***** EXTRACTED MATERIAL

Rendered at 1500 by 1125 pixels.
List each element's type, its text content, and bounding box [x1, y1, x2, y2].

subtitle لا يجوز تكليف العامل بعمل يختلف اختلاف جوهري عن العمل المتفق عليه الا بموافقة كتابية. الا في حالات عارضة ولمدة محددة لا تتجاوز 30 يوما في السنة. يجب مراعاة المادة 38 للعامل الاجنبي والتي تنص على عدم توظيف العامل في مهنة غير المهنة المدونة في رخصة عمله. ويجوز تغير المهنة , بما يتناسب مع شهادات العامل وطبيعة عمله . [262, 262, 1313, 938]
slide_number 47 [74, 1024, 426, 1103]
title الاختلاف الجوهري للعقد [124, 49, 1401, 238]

**********

> TRY IT
The response should consist of all the entries, set down exactly.

> YOUR SOLUTION
Rendered at 1500 by 1125 pixels.
List each element's type, its text content, and bounding box [x1, y1, x2, y2].

subtitle لا يجوز تكليف العامل بعمل يختلف اختلاف جوهري عن العمل المتفق عليه الا بموافقة كتابية. الا في حالات عارضة ولمدة محددة لا تتجاوز 30 يوما في السنة. يجب مراعاة المادة 38 للعامل الاجنبي والتي تنص على عدم توظيف العامل في مهنة غير المهنة المدونة في رخصة عمله. ويجوز تغير المهنة , بما يتناسب مع شهادات العامل وطبيعة عمله . [262, 262, 1313, 938]
slide_number 47 [74, 1024, 426, 1103]
title الاختلاف الجوهري للعقد [124, 49, 1401, 238]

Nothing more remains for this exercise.